Bases: MOAClassifier

Streaming Gradient Boosted Regression.

Streaming Gradient Boosted Regression (SGBR) [1], was developed to adapt gradient boosting for streaming regression using Streaming Gradient Boosted Trees (SGBT). A variant called SGB(Oza), which uses OzaBag bagging regressors as base learners, outperforms existing state-of-the-art methods in both accuracy and efficiency across various drift scenarios.

>>> from capymoa.datasets import Fried
    >>> from capymoa.regressor import StreamingGradientBoostedRegression
    >>> from capymoa.evaluation import prequential_evaluation
>>> stream = Fried()
>>> schema = stream.get_schema()
>>> learner = StreamingGradientBoostedRegression(schema)
>>> results = prequential_evaluation(stream, learner, max_instances=1000)
>>> round(results["cumulative"].r2(), 2)
0.61
__init__(
schema: Schema | None = None,
random_seed: int = 0,
base_learner='meta.OzaBag -s 10 -l (trees.FIMTDD -s VarianceReductionSplitCriterion -g 50 -c 0.01 -e)',
boosting_iterations: int = 10,
percentage_of_features: int = 75,
learning_rate=1.0,
disable_one_hot: bool = False,
multiply_hessian_by: int = 1,
skip_training: int = 1,
use_squared_loss: bool = False,
)[source]#

Streaming Gradient Boosted Regression (SGBR) Regressor

Parameters:
  • schema – The schema of the stream.

  • random_seed – The random seed passed to the MOA learner.

  • base_learner – The base learner to be trained. Default meta.OzaBag -s 10 -l (trees.FIMTDD -s VarianceReductionSplitCriterion -g 50 -c 0.01 -e).

  • boosting_iterations – The number of boosting iterations. Default 10.

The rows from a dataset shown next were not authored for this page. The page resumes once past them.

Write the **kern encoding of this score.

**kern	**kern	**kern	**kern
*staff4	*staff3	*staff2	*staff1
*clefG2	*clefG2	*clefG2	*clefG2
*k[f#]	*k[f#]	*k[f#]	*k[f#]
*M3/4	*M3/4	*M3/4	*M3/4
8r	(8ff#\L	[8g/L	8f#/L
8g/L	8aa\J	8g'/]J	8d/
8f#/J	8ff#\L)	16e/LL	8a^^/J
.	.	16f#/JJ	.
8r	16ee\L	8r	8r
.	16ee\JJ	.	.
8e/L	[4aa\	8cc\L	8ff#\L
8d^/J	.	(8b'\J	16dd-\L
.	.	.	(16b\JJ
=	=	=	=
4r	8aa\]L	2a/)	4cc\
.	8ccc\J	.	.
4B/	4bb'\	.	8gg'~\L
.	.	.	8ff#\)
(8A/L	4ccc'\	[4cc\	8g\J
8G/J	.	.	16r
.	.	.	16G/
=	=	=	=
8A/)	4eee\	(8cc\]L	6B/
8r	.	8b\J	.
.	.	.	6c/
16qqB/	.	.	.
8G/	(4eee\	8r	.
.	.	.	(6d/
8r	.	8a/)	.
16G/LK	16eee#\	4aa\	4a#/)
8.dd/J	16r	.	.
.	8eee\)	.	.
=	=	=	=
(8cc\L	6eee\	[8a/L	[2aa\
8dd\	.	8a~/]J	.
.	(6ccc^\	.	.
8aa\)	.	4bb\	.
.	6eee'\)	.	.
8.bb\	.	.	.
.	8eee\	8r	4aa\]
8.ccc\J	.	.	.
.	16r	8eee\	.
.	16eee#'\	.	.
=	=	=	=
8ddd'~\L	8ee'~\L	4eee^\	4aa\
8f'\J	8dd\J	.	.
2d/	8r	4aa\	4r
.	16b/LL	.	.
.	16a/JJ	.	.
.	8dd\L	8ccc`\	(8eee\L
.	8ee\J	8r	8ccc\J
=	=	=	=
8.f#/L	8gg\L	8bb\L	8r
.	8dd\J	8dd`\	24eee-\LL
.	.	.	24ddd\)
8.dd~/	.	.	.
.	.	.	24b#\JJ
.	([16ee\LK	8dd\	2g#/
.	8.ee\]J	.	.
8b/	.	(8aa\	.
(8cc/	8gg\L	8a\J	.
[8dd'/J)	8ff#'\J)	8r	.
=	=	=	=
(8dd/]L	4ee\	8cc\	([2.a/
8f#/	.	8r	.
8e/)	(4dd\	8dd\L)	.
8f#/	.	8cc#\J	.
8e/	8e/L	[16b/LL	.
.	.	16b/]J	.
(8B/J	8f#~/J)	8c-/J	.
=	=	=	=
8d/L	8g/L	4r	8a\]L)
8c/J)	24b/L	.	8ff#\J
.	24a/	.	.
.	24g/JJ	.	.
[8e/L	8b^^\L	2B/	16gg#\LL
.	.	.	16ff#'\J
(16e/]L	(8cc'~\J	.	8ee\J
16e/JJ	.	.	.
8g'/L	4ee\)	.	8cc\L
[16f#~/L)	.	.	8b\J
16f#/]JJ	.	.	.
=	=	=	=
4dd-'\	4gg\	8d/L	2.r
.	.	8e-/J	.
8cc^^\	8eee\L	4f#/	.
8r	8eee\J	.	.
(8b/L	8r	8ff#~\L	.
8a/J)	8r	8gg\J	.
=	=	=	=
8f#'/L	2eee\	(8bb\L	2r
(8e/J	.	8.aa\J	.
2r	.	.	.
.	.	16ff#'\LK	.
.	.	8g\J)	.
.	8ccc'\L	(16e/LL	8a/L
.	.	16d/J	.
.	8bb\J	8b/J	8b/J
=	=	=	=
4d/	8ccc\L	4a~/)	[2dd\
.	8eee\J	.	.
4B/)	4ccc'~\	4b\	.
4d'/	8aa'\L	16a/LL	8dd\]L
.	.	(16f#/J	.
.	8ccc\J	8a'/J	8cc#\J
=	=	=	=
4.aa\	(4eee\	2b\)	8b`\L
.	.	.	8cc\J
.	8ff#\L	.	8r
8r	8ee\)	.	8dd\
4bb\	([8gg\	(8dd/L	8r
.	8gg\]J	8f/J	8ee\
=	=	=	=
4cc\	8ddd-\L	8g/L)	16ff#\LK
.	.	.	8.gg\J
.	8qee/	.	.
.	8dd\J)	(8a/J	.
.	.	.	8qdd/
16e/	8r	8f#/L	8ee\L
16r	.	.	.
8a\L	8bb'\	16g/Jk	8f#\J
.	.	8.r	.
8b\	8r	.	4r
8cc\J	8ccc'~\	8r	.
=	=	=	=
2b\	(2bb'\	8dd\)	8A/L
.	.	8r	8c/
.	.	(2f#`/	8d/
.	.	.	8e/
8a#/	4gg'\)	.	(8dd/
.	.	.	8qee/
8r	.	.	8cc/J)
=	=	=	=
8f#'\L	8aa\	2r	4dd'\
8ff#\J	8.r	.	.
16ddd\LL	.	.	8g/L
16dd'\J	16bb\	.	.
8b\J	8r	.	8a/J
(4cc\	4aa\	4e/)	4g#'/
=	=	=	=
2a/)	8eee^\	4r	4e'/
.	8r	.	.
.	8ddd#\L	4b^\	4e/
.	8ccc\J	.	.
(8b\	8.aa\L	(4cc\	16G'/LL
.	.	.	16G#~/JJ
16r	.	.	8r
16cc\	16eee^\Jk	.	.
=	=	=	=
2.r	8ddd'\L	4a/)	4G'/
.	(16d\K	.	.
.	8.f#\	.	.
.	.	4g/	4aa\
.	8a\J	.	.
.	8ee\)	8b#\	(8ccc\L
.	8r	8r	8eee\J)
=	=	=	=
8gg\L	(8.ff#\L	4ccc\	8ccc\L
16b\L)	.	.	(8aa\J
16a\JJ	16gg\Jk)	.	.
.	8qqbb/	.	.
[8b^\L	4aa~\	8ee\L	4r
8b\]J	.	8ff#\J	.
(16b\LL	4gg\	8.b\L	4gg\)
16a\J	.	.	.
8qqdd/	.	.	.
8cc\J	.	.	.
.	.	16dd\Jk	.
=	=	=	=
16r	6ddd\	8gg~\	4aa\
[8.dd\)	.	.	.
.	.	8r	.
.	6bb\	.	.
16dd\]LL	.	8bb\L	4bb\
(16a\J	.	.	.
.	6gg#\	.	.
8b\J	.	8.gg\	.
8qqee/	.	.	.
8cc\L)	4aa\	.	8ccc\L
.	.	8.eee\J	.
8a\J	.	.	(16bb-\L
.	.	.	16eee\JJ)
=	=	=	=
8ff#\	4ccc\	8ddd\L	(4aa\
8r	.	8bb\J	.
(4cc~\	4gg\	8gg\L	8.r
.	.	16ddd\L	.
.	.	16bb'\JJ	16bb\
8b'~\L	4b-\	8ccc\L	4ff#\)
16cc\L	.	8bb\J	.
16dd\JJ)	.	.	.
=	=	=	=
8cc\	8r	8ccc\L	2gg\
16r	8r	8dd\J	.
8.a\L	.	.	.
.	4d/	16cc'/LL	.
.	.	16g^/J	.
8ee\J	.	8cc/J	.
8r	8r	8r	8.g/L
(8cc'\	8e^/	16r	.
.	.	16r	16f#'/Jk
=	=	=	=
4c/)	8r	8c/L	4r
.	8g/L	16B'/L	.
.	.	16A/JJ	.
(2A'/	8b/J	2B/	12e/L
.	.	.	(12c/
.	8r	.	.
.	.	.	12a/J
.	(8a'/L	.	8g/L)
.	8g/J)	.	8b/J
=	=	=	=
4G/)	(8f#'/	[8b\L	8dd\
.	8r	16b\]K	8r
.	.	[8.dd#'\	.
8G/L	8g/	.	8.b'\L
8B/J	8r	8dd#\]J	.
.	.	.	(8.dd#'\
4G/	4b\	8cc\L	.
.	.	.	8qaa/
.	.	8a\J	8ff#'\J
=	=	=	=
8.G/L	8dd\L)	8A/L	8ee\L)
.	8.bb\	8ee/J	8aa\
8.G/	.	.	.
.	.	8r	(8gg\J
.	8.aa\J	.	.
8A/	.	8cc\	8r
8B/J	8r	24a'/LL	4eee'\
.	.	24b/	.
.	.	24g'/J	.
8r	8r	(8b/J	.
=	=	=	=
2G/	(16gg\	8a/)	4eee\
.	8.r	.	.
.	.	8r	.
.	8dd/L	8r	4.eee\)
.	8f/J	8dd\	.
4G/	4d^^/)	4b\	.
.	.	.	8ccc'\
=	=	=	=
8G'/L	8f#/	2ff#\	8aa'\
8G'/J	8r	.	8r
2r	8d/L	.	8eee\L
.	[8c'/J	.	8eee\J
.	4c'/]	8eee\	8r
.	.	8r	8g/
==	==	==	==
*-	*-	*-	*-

  • percentage_of_features – The percentage of features to use.

  • learning_rate – The learning rate. Default 1.0.

  • disable_one_hot – Whether to disable one-hot encoding for regressors that supports nominal attributes.

  • multiply_hessian_by – The multiply hessian by this parameter to generate weights for multiple iterations.

  • skip_training – Skip training of 1/skip_training instances. skip_training=1 means no skipping is performed (train on all instances).

  • use_squared_loss – Whether to use squared loss for classification.

cli_help()[source]#
predict(instance)[source]#

Predict the label of an instance.

The base implementation calls predict_proba() and returns the label with the highest probability.

Parameters:

instance – The instance to predict the label for.

Returns:

The predicted label or None if the classifier is unable to make a prediction.

predict_proba(instance)[source]#

Return probability estimates for each label.

Parameters:

instance – The instance to estimate the probabilities for.

Returns:

An array of probabilities for each label or None if the classifier is unable to make a prediction.

train(instance)[source]#

Train the classifier with a labeled instance.

Parameters:

instance – The labeled instance to train the classifier with.

random_seed: int#

The random seed for reproducibility.

When implementing a classifier ensure random number generators are seeded.

schema: Schema#

The schema representing the instances.